• **Directions**:
Output the records precisely as they stand. Pictures are to be skipped.

━━━

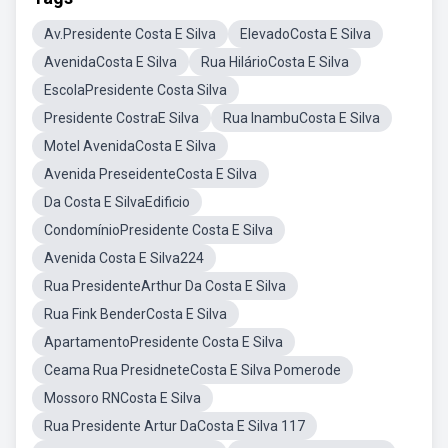
Av.Presidente Costa E Silva
ElevadoCosta E Silva
AvenidaCosta E Silva
Rua HilárioCosta E Silva
EscolaPresidente Costa Silva
Presidente CostraE Silva
Rua InambuCosta E Silva
Motel AvenidaCosta E Silva
Avenida PreseidenteCosta E Silva
Da Costa E SilvaEdificio
CondomínioPresidente Costa E Silva
Avenida Costa E Silva224
Rua PresidenteArthur Da Costa E Silva
Rua Fink BenderCosta E Silva
ApartamentoPresidente Costa E Silva
Ceama Rua PresidneteCosta E Silva Pomerode
Mossoro RNCosta E Silva
Rua Presidente Artur DaCosta E Silva 117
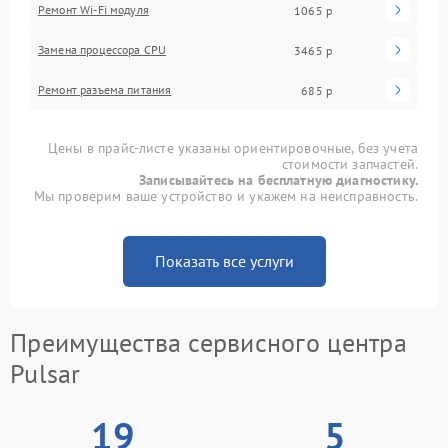
Ремонт Wi-Fi модуля
1065 р
Замена процессора CPU
3465 р
Ремонт разъема питания
685 р
Цены в прайс-листе указаны ориентировочные, без учета
стоимости запчастей.
Записывайтесь на бесплатную диагностику.
Мы проверим ваше устройство и укажем на неисправность.
Показать все услуги
Преимущества сервисного центра
Pulsar
19
5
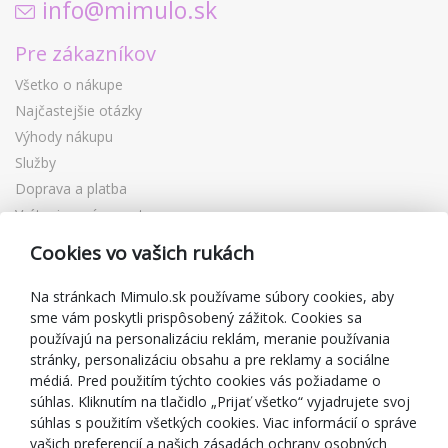
info@mimulo.sk
Pre zákazníkov
Všetko o nákupe
Najčastejšie otázky
Výhody nákupu
Služby
Doprava a platba
Vrátenie a výmena tovaru
Reklamácia
Cookies vo vašich rukách
Darčekové poukážky
Zľavové kupóny
Na stránkach Mimulo.sk používame súbory cookies, aby
sme vám poskytli prispôsobený zážitok. Cookies sa
Blog
používajú na personalizáciu reklám, meranie používania
O predajcovi
stránky, personalizáciu obsahu a pre reklamy a sociálne
médiá. Pred použitím týchto cookies vás požiadame o
Mimulo.sk
súhlas. Kliknutím na tlačidlo „Prijať všetko“ vyjadrujete svoj
Obchodné podmienky
súhlas s použitím všetkých cookies. Viac informácií o správe
vašich preferencií a našich zásadách ochrany osobných
Ochrana osobných údajov GDPR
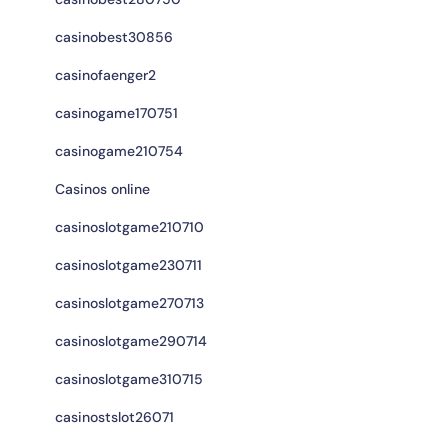
casinobest30856
casinofaenger2
casinogame170751
casinogame210754
Casinos online
casinoslotgame210710
casinoslotgame230711
casinoslotgame270713
casinoslotgame290714
casinoslotgame310715
casinostslot26071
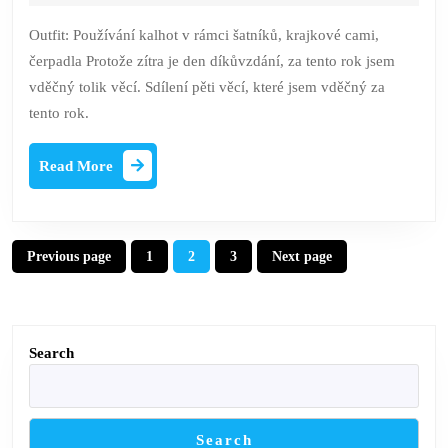
2022
jsem
Outfit: Používání kalhot v rámci šatníků, krajkové cami,
vděčný
čerpadla Protože zítra je den díkůvzdání, za tento rok jsem
za
vděčný tolik věcí. Sdílení pěti věcí, které jsem vděčný za
tento
tento rok.
rok
Read
Read More
More
Posts
Previous page
1
2
3
Next page
Page
Page
Page
navigation
Search
Search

━━━

• **Result of the exercise**:
Av.Presidente Costa E Silva
ElevadoCosta E Silva
AvenidaCosta E Silva
Rua HilárioCosta E Silva
EscolaPresidente Costa Silva
Presidente CostraE Silva
Rua InambuCosta E Silva
Motel AvenidaCosta E Silva
Avenida PreseidenteCosta E Silva
Da Costa E SilvaEdificio
CondomínioPresidente Costa E Silva
Avenida Costa E Silva224
Rua PresidenteArthur Da Costa E Silva
Rua Fink BenderCosta E Silva
ApartamentoPresidente Costa E Silva
Ceama Rua PresidneteCosta E Silva Pomerode
Mossoro RNCosta E Silva
Rua Presidente Artur DaCosta E Silva 117
Ремонт Wi-Fi модуля
1065 р
Замена процессора CPU
3465 р
Ремонт разъема питания
685 р
Цены в прайс-листе указаны ориентировочные, без учета
стоимости запчастей.
Записывайтесь на бесплатную диагностику.
Мы проверим ваше устройство и укажем на неисправность.
Показать все услуги
Преимущества сервисного центра
Pulsar
19
5
info@mimulo.sk
Pre zákazníkov
Všetko o nákupe
Najčastejšie otázky
Výhody nákupu
Služby
Doprava a platba
Vrátenie a výmena tovaru
Reklamácia
Cookies vo vašich rukách
Darčekové poukážky
Zľavové kupóny
Na stránkach Mimulo.sk používame súbory cookies, aby
sme vám poskytli prispôsobený zážitok. Cookies sa
Blog
používajú na personalizáciu reklám, meranie používania
O predajcovi
stránky, personalizáciu obsahu a pre reklamy a sociálne
médiá. Pred použitím týchto cookies vás požiadame o
Mimulo.sk
súhlas. Kliknutím na tlačidlo „Prijať všetko“ vyjadrujete svoj
Obchodné podmienky
súhlas s použitím všetkých cookies. Viac informácií o správe
vašich preferencií a našich zásadách ochrany osobných
Ochrana osobných údajov GDPR
casinobest30856
casinofaenger2
casinogame170751
casinogame210754
Casinos online
casinoslotgame210710
casinoslotgame230711
casinoslotgame270713
casinoslotgame290714
casinoslotgame310715
casinostslot26071
2022
jsem
Outfit: Používání kalhot v rámci šatníků, krajkové cami,
vděčný
čerpadla Protože zítra je den díkůvzdání, za tento rok jsem
za
vděčný tolik věcí. Sdílení pěti věcí, které jsem vděčný za
tento
tento rok.
rok
Read
Read More
More
Posts
Previous page
1
2
3
Next page
Page
Page
Page
navigation
Search
Search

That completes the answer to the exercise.